**Exercices à réaliser**
1) Recopiez fidèlement le passage de l'extrait juridique qui va de « Si la cour estimait » jusqu'à « dommages et intérêts. ».
2) Relevez tous les montants exprimés en euros dans l'extrait juridique.

**Texte**
·····

A titre subsidiaire, dans l'hypothèse où la cour confirmerait l'application de l'article L 1233-58 II du code du travail pour ce motif d'annulation, le CGEA AGS d'Ile de France EST soutient que l'indemnité ne peut dépasser 6 mois de salaires, laquelle doit être compensée avec l'indemnité conventionnelle de licenciement.

Elle justifie sa demande de compensation par le fait que l'article L 1233-58 II du code du travail exclut expressément l'application de l'article L 1235-16 du code du travail qui prévoit l'octroi d'une indemnité d'au moins 6 mois sans préjudice de l'indemnité de licenciement.

[R] [N] ayant perçu une indemnité de licenciement de 10 093,24 € et le montant de ses 6 derniers mois de salaires s'élevant à 10 353,24 €, le salarié a été rempli de ses droits.

A titre très subsidiaire, il demande de limiter le montant à 6 mois de salaires en l'absence de préjudice de [R] [N] qui a bénéficié de 80% de son salaire pendant un an en raison de son adhésion au contrat de sécurisation professionnelle et qui ne produit aucun élément sur sa situation professionnelle postérieurement à son licenciement. Il n'existe par ailleurs aucun lien de causalité entre la dégradation de l'état de santé du salarié et son licenciement.

Si la cour estimait le licenciement sans cause réelle et sérieuse en raison du non respect de l'obligation individuelle de reclassement, il demande de débouter [R] [N] de sa demande de dommages et intérêts eu égard à l'application des dispositions du plan de sauvegarde de l'emploi.

Le CGEA AGS Ile de France EST conclut au rejet de la demande en paiement de dommages et intérêts pour recours abusif en l'absence de preuve d'une faute et d'un préjudice rapportés par le salarié; il indique que les dispositions de l'article L 1233-58 II du code du travail n'ont jamais fait l'objet d'examen par une Cour d'appel ou la Cour de cassation. Il souligne enfin l'importance de l'enjeu financier dans la mesure où 1990 anciens salariés de la société MORY DUCROS contestent le bien fondé de leur licenciement économique et sollicitent 148 millions d'euros de dommages et intérêts.

Il s'oppose au paiement d'une indemnité au titre de l'article 700 du code de procédure civile dans la mesure où il est légitime à contester l'application d'un article du code du travail ou le principe de sa garantie.

Il ajoute ne pas être concerné par la demande de délivrance des documents sociaux et les dommages et intérêts sanctionnant la négligence de l'employeur à les remettre.

Il souligne enfin que les intérêts de retard ont été arrêtés au jour de l'ouverture de la procédure collective en vertu de l'article L 622-28 du code du commerce et que l'indemnité fondée sur l'article 700 du code de procédure civile est exclue de sa garantie.

Par conclusions déposées le jour de l'audience, visées par le greffe, développées oralement et auxquelles il est renvoyé pour un exposé complet des moyens et prétentions, [R] [N] demande à la cour de confirmer le jugement en ce qu'il a constaté l'annulation de la décision d'homologation du document unilatéral dans le cadre duquel le licenciement a été prononcé, le réformer pour le surplus et fixer au passif de la procédure collective une indemnité de 60 965,28 € en vertu de l'article L 1233-58 du code du travail.

·····

(Enregistrements d'un jeu de données)

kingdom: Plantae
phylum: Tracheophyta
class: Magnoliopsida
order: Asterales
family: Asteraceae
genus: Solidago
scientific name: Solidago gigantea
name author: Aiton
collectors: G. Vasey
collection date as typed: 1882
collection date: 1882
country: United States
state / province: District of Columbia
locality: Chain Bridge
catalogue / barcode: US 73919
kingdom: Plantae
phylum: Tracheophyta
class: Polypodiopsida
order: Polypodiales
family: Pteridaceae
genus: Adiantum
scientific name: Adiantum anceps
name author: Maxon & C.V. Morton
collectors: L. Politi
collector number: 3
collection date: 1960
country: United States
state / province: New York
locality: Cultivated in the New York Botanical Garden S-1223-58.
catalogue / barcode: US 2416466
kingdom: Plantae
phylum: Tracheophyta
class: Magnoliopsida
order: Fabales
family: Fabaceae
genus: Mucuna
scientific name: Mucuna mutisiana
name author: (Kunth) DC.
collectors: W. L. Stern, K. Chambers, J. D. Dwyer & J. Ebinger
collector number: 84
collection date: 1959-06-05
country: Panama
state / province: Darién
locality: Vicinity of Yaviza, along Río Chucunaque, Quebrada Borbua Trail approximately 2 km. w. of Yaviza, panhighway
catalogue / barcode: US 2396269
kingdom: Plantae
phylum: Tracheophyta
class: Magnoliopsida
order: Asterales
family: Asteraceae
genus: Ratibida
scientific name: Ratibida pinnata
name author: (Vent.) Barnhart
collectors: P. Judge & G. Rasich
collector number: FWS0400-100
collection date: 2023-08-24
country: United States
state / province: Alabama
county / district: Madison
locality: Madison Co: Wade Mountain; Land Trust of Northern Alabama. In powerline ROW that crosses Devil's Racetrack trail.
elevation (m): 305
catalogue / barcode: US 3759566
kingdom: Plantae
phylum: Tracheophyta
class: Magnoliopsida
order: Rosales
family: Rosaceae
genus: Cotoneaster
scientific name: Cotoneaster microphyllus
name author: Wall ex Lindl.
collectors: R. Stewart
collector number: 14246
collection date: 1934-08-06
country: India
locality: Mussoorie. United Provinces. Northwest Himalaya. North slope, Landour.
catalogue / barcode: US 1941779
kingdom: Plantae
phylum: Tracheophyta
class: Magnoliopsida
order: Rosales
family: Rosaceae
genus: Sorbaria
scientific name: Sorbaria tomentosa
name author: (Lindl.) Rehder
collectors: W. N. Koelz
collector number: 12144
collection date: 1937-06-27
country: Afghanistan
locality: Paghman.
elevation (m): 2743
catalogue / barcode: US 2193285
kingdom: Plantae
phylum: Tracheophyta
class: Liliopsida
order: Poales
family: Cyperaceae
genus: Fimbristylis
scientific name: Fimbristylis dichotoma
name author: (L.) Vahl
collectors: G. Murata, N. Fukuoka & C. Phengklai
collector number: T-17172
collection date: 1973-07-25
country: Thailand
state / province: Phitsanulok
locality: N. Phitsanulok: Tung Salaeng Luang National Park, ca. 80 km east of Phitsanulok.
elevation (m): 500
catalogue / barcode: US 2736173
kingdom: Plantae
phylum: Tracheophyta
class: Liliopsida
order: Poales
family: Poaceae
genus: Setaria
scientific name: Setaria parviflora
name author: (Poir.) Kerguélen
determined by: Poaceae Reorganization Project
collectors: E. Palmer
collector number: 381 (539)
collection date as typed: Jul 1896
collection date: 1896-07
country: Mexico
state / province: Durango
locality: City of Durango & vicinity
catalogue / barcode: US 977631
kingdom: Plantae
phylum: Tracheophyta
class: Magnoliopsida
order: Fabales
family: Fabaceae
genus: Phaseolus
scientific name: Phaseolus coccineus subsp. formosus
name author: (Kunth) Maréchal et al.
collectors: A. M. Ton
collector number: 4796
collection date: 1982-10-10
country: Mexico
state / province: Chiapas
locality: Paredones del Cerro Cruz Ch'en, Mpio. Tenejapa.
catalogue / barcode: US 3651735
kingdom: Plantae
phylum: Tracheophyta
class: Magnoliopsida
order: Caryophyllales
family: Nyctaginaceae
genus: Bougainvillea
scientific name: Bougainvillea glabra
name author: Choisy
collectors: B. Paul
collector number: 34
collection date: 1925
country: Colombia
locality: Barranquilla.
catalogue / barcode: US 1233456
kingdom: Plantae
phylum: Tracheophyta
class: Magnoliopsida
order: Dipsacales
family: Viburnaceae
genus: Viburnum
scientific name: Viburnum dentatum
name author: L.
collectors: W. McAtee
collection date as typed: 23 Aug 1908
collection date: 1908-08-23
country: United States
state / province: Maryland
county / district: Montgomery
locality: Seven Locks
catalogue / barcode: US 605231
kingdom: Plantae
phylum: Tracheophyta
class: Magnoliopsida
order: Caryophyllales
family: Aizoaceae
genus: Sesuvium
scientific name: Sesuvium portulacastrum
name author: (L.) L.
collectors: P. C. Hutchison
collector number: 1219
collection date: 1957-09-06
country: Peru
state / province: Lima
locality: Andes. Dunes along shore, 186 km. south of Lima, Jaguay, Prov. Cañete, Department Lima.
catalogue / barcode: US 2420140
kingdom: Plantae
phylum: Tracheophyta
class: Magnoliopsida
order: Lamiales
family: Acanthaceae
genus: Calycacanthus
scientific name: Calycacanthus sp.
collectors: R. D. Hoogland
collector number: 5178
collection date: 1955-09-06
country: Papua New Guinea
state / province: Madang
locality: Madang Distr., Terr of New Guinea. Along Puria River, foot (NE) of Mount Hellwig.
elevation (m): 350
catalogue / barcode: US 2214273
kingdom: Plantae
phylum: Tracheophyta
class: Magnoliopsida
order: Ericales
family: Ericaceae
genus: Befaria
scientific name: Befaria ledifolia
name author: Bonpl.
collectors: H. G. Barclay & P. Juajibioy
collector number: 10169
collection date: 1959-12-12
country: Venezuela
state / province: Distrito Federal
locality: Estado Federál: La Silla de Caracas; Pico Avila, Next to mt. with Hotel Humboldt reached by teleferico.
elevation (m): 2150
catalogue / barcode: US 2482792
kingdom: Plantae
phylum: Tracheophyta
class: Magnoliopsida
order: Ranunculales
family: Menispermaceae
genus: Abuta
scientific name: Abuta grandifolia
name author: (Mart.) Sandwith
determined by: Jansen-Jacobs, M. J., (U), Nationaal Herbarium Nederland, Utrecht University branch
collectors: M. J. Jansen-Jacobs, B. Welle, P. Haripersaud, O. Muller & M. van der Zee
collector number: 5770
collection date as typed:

·····

**Corrigés**
1)
Si la cour estimait le licenciement sans cause réelle et sérieuse en raison du non respect de l'obligation individuelle de reclassement, il demande de débouter [R] [N] de sa demande de dommages et intérêts eu égard à l'application des dispositions du plan de sauvegarde de l'emploi.

Le CGEA AGS Ile de France EST conclut au rejet de la demande en paiement de dommages et intérêts pour recours abusif en l'absence de preuve d'une faute et d'un préjudice rapportés par le salarié; il indique que les dispositions de l'article L 1233-58 II du code du travail n'ont jamais fait l'objet d'examen par une Cour d'appel ou la Cour de cassation. Il souligne enfin l'importance de l'enjeu financier dans la mesure où 1990 anciens salariés de la société MORY DUCROS contestent le bien fondé de leur licenciement économique et sollicitent 148 millions d'euros de dommages et intérêts.

2)
- 10 093,24 €
- 10 353,24 €
- 148 millions d'euros
- 60 965,28 €